Товарищ Иванич ужаснулся.
— Грустно?! Но отчего? План мы выполняем на сто три процента. Заняли первое место в районе, по подписке на газеты и журналы. Областная конференция Союза молодёжи ставила нас в пример! Растём, добиваемся новых успехов, а ты грустишь! Где же объективная причина для грусти? Какое ты имеешь право на грусть? Только антиобщественный элемент, отколовшийся от коллектива, погрязший в буржуазном субъективизме и индивидуализме, может грустить в то время, когда остальные празднуют победу! Это дезертирство! Ты это сознаёшь?!
Юноша ничего не ответил, молча вернулся в бухгалтерию и начал подсчитывать на арифмометре длинный столбец чисел. Временами он задумывался, и моторчик арифмометра тихонько урчал, пока юноша не приходил в себя и не начинал стучать по клавиатуре когда-то ловкими, а теперь негнущимися, деревянными пальцами.
Это событие захватило всё учреждение, как весеннее половодье. Тихий юноша оказался объектом всеобщего внимания и пристального наблюдения. Он был живым доказательством того, что за конкретными примерами далеко ходить не приходится.
— Скажем прямо, — шептали вкрадчивые голоса, — с ним творится что-то неладное. Просто жалко смотреть.

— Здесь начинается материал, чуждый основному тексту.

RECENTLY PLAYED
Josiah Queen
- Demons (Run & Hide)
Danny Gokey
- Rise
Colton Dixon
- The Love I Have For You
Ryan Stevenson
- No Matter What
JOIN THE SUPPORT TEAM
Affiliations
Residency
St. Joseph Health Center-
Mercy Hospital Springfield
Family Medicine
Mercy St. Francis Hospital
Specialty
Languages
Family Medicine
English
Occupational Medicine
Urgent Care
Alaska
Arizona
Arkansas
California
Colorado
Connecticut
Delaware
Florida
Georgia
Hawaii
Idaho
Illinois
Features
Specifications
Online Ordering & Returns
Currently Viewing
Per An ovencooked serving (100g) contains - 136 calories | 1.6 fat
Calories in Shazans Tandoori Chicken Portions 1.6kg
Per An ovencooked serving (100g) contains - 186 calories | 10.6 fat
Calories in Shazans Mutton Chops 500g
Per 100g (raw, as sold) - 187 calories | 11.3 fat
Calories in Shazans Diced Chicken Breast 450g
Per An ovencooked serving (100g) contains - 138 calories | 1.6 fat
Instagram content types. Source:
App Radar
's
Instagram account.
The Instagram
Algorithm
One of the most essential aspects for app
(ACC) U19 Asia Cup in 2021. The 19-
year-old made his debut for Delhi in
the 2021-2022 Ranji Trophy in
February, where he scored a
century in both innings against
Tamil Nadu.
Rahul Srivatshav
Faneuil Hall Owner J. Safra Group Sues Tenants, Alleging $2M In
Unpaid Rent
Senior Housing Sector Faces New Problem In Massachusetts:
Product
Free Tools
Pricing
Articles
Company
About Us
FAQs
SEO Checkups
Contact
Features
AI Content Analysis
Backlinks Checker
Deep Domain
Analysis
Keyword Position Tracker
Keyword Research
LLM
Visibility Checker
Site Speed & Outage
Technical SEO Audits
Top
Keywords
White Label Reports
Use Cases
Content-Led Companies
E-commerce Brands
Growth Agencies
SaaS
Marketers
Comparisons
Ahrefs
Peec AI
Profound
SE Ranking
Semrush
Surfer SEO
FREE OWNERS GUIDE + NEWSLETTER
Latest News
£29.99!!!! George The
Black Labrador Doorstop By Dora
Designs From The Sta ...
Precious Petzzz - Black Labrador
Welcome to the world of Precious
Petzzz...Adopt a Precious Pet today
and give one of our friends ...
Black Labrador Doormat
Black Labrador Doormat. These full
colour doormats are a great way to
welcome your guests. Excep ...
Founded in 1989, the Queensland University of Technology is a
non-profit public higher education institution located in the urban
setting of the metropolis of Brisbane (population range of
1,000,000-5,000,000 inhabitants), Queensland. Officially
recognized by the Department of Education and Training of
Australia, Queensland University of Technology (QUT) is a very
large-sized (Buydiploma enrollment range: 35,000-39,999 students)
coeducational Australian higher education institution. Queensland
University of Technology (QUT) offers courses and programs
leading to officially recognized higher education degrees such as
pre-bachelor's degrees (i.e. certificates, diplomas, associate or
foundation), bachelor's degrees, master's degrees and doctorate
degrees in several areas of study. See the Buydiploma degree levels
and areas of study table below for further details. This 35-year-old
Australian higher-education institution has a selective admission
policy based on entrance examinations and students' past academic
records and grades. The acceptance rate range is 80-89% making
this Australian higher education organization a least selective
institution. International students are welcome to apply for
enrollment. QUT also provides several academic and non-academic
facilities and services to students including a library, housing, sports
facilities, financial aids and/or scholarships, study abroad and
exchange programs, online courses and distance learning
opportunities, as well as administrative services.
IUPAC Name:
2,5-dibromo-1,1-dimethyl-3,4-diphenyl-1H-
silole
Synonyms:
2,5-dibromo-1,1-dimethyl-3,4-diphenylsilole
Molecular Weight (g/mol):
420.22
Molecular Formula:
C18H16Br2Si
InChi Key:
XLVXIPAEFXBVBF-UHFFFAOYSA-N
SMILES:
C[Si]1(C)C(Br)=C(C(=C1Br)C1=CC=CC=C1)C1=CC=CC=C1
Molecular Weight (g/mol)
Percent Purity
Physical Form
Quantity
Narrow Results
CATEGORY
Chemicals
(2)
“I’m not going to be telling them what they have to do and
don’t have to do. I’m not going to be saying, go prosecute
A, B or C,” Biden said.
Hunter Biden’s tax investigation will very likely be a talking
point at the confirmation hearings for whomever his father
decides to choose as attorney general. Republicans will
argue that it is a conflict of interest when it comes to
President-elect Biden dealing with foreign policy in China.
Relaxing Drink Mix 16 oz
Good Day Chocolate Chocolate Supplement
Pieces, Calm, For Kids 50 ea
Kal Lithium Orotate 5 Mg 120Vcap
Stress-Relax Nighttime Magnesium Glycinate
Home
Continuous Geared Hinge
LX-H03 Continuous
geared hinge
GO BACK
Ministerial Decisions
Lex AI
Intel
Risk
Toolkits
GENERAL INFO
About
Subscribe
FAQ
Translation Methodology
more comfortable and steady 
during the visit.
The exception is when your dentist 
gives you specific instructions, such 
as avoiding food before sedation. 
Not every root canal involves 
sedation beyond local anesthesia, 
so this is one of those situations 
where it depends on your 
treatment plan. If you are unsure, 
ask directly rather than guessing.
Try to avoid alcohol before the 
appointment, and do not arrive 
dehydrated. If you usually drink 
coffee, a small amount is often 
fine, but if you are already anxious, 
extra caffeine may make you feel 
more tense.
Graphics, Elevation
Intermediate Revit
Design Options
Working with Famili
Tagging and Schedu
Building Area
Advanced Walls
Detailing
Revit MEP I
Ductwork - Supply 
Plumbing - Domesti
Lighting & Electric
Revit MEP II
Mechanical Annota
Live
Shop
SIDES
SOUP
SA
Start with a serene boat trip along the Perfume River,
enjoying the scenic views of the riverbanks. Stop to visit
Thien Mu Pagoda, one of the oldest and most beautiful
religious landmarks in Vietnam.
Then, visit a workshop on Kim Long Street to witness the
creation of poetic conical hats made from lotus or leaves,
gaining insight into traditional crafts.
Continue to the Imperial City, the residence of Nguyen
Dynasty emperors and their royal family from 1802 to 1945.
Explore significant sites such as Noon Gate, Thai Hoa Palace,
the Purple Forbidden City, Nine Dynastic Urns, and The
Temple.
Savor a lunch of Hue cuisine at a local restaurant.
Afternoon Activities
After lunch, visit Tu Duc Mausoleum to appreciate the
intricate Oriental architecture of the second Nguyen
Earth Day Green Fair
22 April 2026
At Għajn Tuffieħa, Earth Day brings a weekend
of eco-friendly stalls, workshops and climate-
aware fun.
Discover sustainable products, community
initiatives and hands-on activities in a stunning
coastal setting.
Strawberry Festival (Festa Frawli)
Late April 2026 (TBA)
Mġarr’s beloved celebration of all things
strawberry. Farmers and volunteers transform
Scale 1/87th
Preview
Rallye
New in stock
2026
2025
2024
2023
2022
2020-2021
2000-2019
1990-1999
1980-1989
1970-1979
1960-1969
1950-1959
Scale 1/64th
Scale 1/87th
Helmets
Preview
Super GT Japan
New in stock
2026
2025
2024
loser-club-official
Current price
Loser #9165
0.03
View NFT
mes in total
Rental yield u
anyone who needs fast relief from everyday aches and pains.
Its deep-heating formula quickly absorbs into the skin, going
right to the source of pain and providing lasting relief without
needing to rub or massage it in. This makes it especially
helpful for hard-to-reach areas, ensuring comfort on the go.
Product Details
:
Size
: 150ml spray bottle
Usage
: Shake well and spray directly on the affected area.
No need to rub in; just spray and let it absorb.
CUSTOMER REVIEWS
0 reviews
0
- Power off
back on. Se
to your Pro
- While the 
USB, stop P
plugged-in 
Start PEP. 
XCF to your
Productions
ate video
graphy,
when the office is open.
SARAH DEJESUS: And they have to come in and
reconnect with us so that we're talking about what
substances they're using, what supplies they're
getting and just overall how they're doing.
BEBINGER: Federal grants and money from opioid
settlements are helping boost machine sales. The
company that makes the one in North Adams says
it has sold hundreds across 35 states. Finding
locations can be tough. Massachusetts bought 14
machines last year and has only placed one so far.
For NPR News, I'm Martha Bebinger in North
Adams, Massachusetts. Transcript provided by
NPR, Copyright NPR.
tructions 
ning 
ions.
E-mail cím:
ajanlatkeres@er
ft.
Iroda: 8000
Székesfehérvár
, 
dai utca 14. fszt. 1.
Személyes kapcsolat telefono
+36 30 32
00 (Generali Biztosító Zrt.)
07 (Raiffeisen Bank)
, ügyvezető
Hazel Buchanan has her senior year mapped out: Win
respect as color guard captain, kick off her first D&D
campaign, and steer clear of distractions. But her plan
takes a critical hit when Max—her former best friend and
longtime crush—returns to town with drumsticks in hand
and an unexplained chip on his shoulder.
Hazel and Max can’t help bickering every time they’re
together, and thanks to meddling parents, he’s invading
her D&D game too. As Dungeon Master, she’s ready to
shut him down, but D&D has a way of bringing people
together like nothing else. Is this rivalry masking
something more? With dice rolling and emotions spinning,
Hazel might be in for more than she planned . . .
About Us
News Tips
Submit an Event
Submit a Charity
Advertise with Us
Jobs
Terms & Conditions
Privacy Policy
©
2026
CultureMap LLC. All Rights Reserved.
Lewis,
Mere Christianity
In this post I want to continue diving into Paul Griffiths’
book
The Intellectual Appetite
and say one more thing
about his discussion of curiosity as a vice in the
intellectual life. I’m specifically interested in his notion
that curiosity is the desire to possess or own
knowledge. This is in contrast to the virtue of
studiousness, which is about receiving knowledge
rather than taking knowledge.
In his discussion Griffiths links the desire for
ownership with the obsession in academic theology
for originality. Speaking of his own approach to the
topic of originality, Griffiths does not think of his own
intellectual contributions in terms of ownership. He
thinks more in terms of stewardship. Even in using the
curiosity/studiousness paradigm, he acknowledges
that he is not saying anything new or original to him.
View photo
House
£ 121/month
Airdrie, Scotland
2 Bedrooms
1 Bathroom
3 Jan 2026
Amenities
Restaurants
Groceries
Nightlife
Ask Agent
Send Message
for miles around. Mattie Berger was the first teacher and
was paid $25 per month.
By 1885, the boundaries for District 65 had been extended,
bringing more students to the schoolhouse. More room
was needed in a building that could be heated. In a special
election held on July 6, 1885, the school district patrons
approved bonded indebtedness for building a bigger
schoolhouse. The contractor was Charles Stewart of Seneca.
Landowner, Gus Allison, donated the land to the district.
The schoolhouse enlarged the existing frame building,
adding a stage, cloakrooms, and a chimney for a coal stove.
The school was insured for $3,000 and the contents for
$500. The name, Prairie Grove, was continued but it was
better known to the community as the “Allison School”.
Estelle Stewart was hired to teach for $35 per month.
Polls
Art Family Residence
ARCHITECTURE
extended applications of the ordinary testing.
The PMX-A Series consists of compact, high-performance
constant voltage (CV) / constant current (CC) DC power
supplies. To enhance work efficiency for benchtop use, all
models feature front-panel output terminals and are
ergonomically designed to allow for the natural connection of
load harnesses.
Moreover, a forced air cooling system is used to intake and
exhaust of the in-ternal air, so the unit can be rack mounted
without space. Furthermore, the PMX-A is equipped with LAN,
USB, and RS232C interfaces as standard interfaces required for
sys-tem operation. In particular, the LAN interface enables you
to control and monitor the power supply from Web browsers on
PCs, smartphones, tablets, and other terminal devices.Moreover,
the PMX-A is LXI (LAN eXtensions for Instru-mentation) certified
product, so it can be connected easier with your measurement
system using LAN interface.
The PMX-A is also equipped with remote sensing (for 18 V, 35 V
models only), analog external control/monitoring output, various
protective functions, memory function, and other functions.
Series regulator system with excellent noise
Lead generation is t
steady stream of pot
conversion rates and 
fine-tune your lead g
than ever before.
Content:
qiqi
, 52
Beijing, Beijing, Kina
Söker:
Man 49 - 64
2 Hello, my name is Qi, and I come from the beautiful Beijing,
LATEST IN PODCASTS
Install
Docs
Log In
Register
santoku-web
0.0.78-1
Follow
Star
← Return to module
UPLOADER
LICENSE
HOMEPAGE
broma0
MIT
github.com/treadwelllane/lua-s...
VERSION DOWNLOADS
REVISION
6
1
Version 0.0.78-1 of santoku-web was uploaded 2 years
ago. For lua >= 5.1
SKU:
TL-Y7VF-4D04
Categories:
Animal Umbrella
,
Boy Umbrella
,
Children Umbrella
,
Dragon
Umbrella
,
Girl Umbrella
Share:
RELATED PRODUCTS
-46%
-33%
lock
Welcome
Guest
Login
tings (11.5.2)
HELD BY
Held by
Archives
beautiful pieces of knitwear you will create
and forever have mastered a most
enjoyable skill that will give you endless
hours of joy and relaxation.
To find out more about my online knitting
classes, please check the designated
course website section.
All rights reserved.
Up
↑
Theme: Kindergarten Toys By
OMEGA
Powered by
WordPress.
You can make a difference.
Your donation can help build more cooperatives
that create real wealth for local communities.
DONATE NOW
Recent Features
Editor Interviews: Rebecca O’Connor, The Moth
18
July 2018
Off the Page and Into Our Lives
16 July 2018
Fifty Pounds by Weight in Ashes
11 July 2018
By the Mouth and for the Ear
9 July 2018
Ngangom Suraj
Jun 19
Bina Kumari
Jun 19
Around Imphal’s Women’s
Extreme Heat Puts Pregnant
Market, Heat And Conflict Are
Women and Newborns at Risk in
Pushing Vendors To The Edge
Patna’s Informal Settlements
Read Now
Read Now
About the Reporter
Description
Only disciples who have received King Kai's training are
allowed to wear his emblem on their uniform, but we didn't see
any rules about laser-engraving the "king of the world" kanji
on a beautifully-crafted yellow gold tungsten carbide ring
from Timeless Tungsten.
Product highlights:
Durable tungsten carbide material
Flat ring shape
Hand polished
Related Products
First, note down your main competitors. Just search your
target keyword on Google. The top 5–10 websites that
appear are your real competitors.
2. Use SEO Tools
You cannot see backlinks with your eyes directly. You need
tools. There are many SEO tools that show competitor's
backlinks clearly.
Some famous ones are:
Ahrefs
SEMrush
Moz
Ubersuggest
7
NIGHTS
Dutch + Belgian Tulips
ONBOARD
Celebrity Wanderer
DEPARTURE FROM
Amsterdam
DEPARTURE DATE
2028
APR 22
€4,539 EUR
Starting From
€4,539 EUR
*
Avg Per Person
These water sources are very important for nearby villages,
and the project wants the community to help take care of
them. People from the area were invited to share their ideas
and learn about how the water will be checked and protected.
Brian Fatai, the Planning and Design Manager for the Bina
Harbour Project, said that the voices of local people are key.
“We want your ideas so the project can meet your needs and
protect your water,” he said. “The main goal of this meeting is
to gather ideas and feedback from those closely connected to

Он понемногу становится эгоистом, нелюдимом, чудаком.
— Случайно ли это, — гремели баритоны на собраниях, — я спрашиваю, товарищи, случайно ли это, что во времена великих хозяйственных побед и радостных перспектив появляется кто-то и — грустит?
— Нет, это не случайно, — подводили итог авторы кратких речей, в принципе присоединяясь к мнению предыдущего оратора, и конкретно доказывали: — Мы снижаем себестоимость! В сборе бумаги мы опередили Нитранский округ, а он — грустный. Затопек опять всех обогнал, а он грустит! Он ставит мелкие личные настроения выше могучих радостных надежд коллектива.
— Не хочу забегать вперёд и делать преждевременные выводы, но вопрос стоит ясно и конкретно: кто может грустить, когда всё идёт к лучшему, когда у всех честных граждан есть причины только для улыбок?
Но вернёмся к основному вопросу!
И все снова возвращались к основному вопросу, но вокруг юноши из бухгалтерии словно образовалось пространство, в котором воздух казался разреженным. Здесь тяжело дышалось, люди быстро смолкали, чувствовали себя не в своей тарелке и при первой же возможности возвращались в нормальную для них атмосферу, где снова вздыхали полной грудью.